Beyond the Cover: Toyin Ojih Odutola

Tell me about your brothers who have appeared in your drawings. 
I have two younger brothers, and they are often featured as characters in my drawings. This is partly due to proximity: when I first started showing and needed subjects to draw, they were there, so I drew them—the same way I would use my image in my works. From the drawings I made where they were featured, it was often to explore an aesthetic or conceptual idea and not so much an investigation into who they are as people. That’s private. The only work which came close to that investigation was a series I did in 2013-2014, Like the Sea. The show was an expression of my appreciation for them in my life, yet it was also an exploration of the value they hold in their existence as black men in our country. The series was the very embodiment of that phrase, “the personal is the political.” I wanted to create a body of work which could reach out to them and so many others like them, to let them know that they are enough and they are beautiful. It was a very literal series and it was important for me, personally, to do that work at that time. It was a capsule. 

Beyond the Cover: Toyin Ojih Odutola

What are some challenges you’ve imposed on yourself? 
I’m always placing restrictions on myself whenever I start a series. It can be how each drawing is composed, or which colors I’m limited to working with in terms of palette, or what kinds of characters I choose to render and how. I recently completed a series titled, The Treatment, where the restrictions imposed were stark: the entire series was composed of men, it was monochromatic, and the skin was the only element which was touched—with the clothes, hair and other accoutrements of each portrait purposefully left in pencil sketch. The process of making that work was incredibly taxing, simply because the restrictions were so tightly wound, there wasn’t room for flair. However, the result of that work was a very consistent, visual aesthetic that was so closely knit that it felt like a collective body, instead of a grouping of individual works. Even though that work has since been broken up and shown in different groupings, it still exists as a singular entity—and I’d never had that happen to my works before. It was a very enlightening experience creating that series.  

What are you working on now? 
The second chapter that follows the series in my show A Matter of Fact (2015), which chronicles two wealthy Nigerian families. Parts of this second chapter will be shown in my solo exhibition at the Whitney Museum of American Art in October—my first solo museum exhibition in New York. 

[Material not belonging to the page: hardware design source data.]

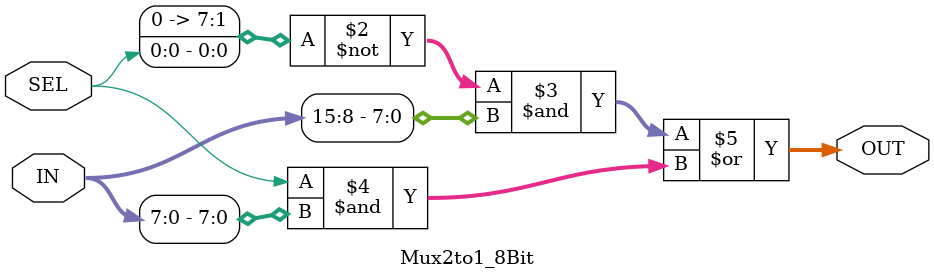
<source format=v>
`timescale 1ns / 1ps
module Mux2to1_8Bit(SEL, IN, OUT); 
    input SEL;
	 input [15:0] IN;
	 output [7:0]OUT;
	 
	 assign OUT = (~SEL&IN[15:8])|(SEL&IN[7:0]);
	 
endmodule 
</source>
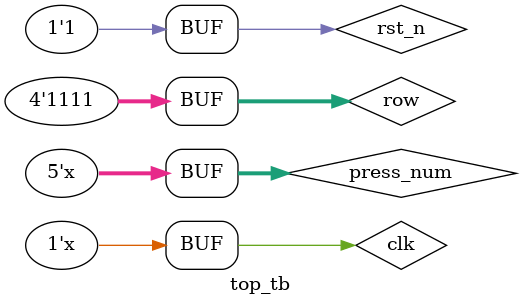
<source format=v>
`timescale 1ns/1ps
module top_tb;

	reg clk;  //系统时钟
	reg rst_n;
	reg [3:0] row;  //矩阵键盘行信号
	
	wire [3:0] col;  //矩阵键盘列信号
	wire flag;   //按键按下稳定后的标志信号
	wire [3:0] data;  //键值
	
	reg [4:0] press_num;  //模拟按键
	
	key_scan #(.cnt_num(4)) key_scan_inst(  //#(.cnt_num(4))
		.clk(clk),
		.rst_n(rst_n),
		.row(row),
		.col(col),
		.flag(flag),
		.data(data)
	);
	
	initial
	begin
		clk = 1;
		rst_n = 0;  //复位
		press_num = 5'd16; //抬起
		#200
		rst_n = 1;
		
		
		
		
		#100
		press_num = 5'd1;  //第一次按下按键1
		#10000
		press_num = 5'd16; //抬起
		#10000
		
		#100
		press_num = 5'd10;  //第一次按下按键+
		#10000
		press_num = 5'd16; //抬起
		#10000
		
		#100
		press_num = 5'd9;  //第一次按下按键9
		#10000
		press_num = 5'd16; //抬起
		#10000
		
		#100
		press_num = 5'd14;  //第3次按下按键=
		#10000
		press_num = 5'd16; //抬起
		#10000
		
		
		
		
		#100
		press_num = 5'd9;  //第2次按下按键9
		#10000
		press_num = 5'd16; //抬起
		#10000
		
		#100
		press_num = 5'd11;  //第2次按下按键-
		#10000
		press_num = 5'd16; //抬起
		#10000
		
		#100
		press_num = 5'd1;  //第2次按下按键1
		#10000
		press_num = 5'd16; //抬起
		#10000
		
		#100
		press_num = 5'd14;  //第3次按下按键=
		#10000
		press_num = 5'd16; //抬起
		#10000
		
		
		
		
		#100
		press_num = 5'd9;  //第3次按下按键9
		#10000
		press_num = 5'd16; //抬起
		#10000
		
		#100
		press_num = 5'd12;  //第3次按下按键*
		#10000
		press_num = 5'd16; //抬起
		#10000
		
		#100
		press_num = 5'd1;  //第3次按下按键1
		#10000
		press_num = 5'd16; //抬起
		#10000
		
		#100
		press_num = 5'd14;  //第3次按下按键=
		#10000
		press_num = 5'd16; //抬起
		#10000
		
		
		
		
		#100
		press_num = 5'd9;  //第3次按下按键9
		#10000
		press_num = 5'd16; //抬起
		#10000
		
		#100
		press_num = 5'd13;  //第3次按下按键/
		#10000
		press_num = 5'd16; //抬起
		#10000
		
		#100
		press_num = 5'd1;  //第3次按下按键1
		#10000
		press_num = 5'd16; //抬起
		#10000
		
		#100
		press_num = 5'd14;  //第3次按下按键=
		#10000
		press_num = 5'd16; //抬起
		#10000
		
		
		
		
		press_num = 5'd16; //抬起
		
		
		
		
	end
	
	always @ (*)
	begin
		if(!rst_n)
			begin
				press_num = 5'd16; //抬起
			end
		else
			begin
				case(press_num)
					5'd0	:	row = {1'b1,1'b1,1'b1,col[0]};
					5'd1	:	row = {1'b1,1'b1,1'b1,col[1]};
					5'd2	:	row = {1'b1,1'b1,1'b1,col[2]};
					5'd3	:	row = {1'b1,1'b1,1'b1,col[3]};
					
					5'd4	:	row = {1'b1,1'b1,col[0],1'b1};
					5'd5	:	row = {1'b1,1'b1,col[1],1'b1};
					5'd6	:	row = {1'b1,1'b1,col[2],1'b1};
					5'd7	:	row = {1'b1,1'b1,col[3],1'b1};
					
					5'd8	:	row = {1'b1,col[0],1'b1,1'b1};
					5'd9	:	row = {1'b1,col[1],1'b1,1'b1};
					5'd10	:	row = {1'b1,col[2],1'b1,1'b1};
					5'd11	:	row = {1'b1,col[3],1'b1,1'b1};
					
					5'd12	:	row = {col[0],1'b1,1'b1,1'b1};
					5'd13	:	row = {col[1],1'b1,1'b1,1'b1};
					5'd14	:	row = {col[2],1'b1,1'b1,1'b1};
					5'd15	:	row = {col[3],1'b1,1'b1,1'b1};
					
					5'd16	:	row = 4'b1111;
					default	:	row = 4'b1111;
				endcase
			end
	end
	
	always #10 clk = ~clk;
	
endmodule 	
	

</source>
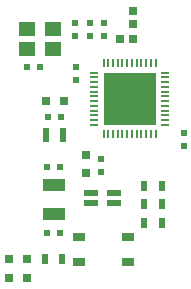
<source format=gtp>
G04 #@! TF.FileFunction,Paste,Top*
%FSLAX46Y46*%
G04 Gerber Fmt 4.6, Leading zero omitted, Abs format (unit mm)*
G04 Created by KiCad (PCBNEW 4.0.7) date 09/26/18 10:41:12*
%MOMM*%
%LPD*%
G01*
G04 APERTURE LIST*
%ADD10C,0.100000*%
%ADD11R,0.500000X0.900000*%
%ADD12R,1.900000X1.100000*%
%ADD13R,0.800000X0.750000*%
%ADD14R,0.600000X0.500000*%
%ADD15R,0.500000X0.600000*%
%ADD16R,0.750000X0.800000*%
%ADD17R,1.200000X0.550000*%
%ADD18R,0.599440X1.198880*%
%ADD19R,1.400000X1.200000*%
%ADD20R,0.700000X0.800000*%
%ADD21R,0.700000X0.700000*%
%ADD22R,0.200000X0.800000*%
%ADD23R,0.800000X0.200000*%
%ADD24R,4.500000X4.500000*%
%ADD25R,1.050000X0.650000*%
G04 APERTURE END LIST*
D10*
D11*
X179650000Y-125600000D03*
X181150000Y-125600000D03*
D12*
X172000000Y-126450000D03*
X172000000Y-123950000D03*
D13*
X169750000Y-130200000D03*
X168250000Y-130200000D03*
X168250000Y-131800000D03*
X169750000Y-131800000D03*
D14*
X171450000Y-122400000D03*
X172550000Y-122400000D03*
X172550000Y-128000000D03*
X171450000Y-128000000D03*
D15*
X176022000Y-121751000D03*
X176022000Y-122851000D03*
D16*
X174752000Y-121424000D03*
X174752000Y-122924000D03*
D15*
X183019000Y-120692000D03*
X183019000Y-119592000D03*
D13*
X172850000Y-116840000D03*
X171350000Y-116840000D03*
D15*
X173875000Y-115104000D03*
X173875000Y-114004000D03*
X175050000Y-110250000D03*
X175050000Y-111350000D03*
X176250000Y-110250000D03*
X176250000Y-111350000D03*
D17*
X177134000Y-125500000D03*
X177134000Y-124600000D03*
X175134000Y-124600000D03*
X175134000Y-125500000D03*
D14*
X171535000Y-118237000D03*
X172635000Y-118237000D03*
D18*
X171383960Y-119761000D03*
X172786040Y-119761000D03*
D11*
X171250000Y-130200000D03*
X172750000Y-130200000D03*
X179650000Y-127200000D03*
X181150000Y-127200000D03*
X179650000Y-124000000D03*
X181150000Y-124000000D03*
D19*
X169783000Y-110748000D03*
X169783000Y-112448000D03*
X171983000Y-112448000D03*
X171983000Y-110748000D03*
D20*
X178701000Y-110332000D03*
X178701000Y-109232000D03*
D21*
X177601000Y-111598000D03*
X178701000Y-111598000D03*
D14*
X169733000Y-113998000D03*
X170833000Y-113998000D03*
D15*
X173850000Y-110250000D03*
X173850000Y-111350000D03*
D22*
X176233000Y-119648000D03*
X176633000Y-119648000D03*
X177033000Y-119648000D03*
X177433000Y-119648000D03*
X177833000Y-119648000D03*
X178233000Y-119648000D03*
X178633000Y-119648000D03*
X179033000Y-119648000D03*
X179433000Y-119648000D03*
X179833000Y-119648000D03*
X180233000Y-119648000D03*
X180633000Y-119648000D03*
D23*
X181433000Y-118848000D03*
X181433000Y-118448000D03*
X181433000Y-118048000D03*
X181433000Y-117648000D03*
X181433000Y-117248000D03*
X181433000Y-116848000D03*
X181433000Y-116448000D03*
X181433000Y-116048000D03*
X181433000Y-115648000D03*
X181433000Y-115248000D03*
X181433000Y-114848000D03*
X181433000Y-114448000D03*
D22*
X180633000Y-113648000D03*
X180233000Y-113648000D03*
X179833000Y-113648000D03*
X179433000Y-113648000D03*
X179033000Y-113648000D03*
X178633000Y-113648000D03*
X178233000Y-113648000D03*
X177833000Y-113648000D03*
X177433000Y-113648000D03*
X177033000Y-113648000D03*
X176633000Y-113648000D03*
X176233000Y-113648000D03*
D23*
X175433000Y-114448000D03*
X175433000Y-114848000D03*
X175433000Y-115248000D03*
X175433000Y-115648000D03*
X175433000Y-116048000D03*
X175433000Y-116448000D03*
X175433000Y-116848000D03*
X175433000Y-117248000D03*
X175433000Y-117648000D03*
X175433000Y-118048000D03*
X175433000Y-118448000D03*
X175433000Y-118848000D03*
D24*
X178433000Y-116648000D03*
D25*
X174191000Y-128325000D03*
X178341000Y-128325000D03*
X174191000Y-130475000D03*
X178341000Y-130475000D03*
M02*

</source>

Beyond the Cover: Toyin Ojih Odutola

What’s something important to you that seems less important to other artists?
I don’t know if this is less important to other people, and I don't presume it to be, but I’m attracted to the understated in art: moments that can be quickly passed over, but are complex and layered. There’s nothing wrong with bombast, and the maximalist in aesthetic and presentation, and I often exploit those very qualities. But nothing beats the underwhelming, the quiet, the subtle. When you see the economy of line used so effortlessly—that always gets me, because it isn’t easy. You have to build up to that kind of confidence; it takes awhile to trust yourself to go there and know that what you are doing hits just the right note. When you get to that place where you don't need a lot to fill in a space and what you lay down is just enough and not overwhelming—that’s my goal… and I know it’s going to take awhile to get there. Whenever I am stuck on a particular element of a current drawing, I remind myself, “Toyin, don’t describe, interpret.” That’s the aim. If I describe, am I aiming to capture something like a camera would? Or do I interpret, where the perspective of my vision dictates how the work unfolds? It’s a balancing act, but it’s part and parcel with building up an image to its full potential.

Toyin Ojin Odutola’s solo exhibition at the Whitney Museum of American Art in New York opens October 20, 2017.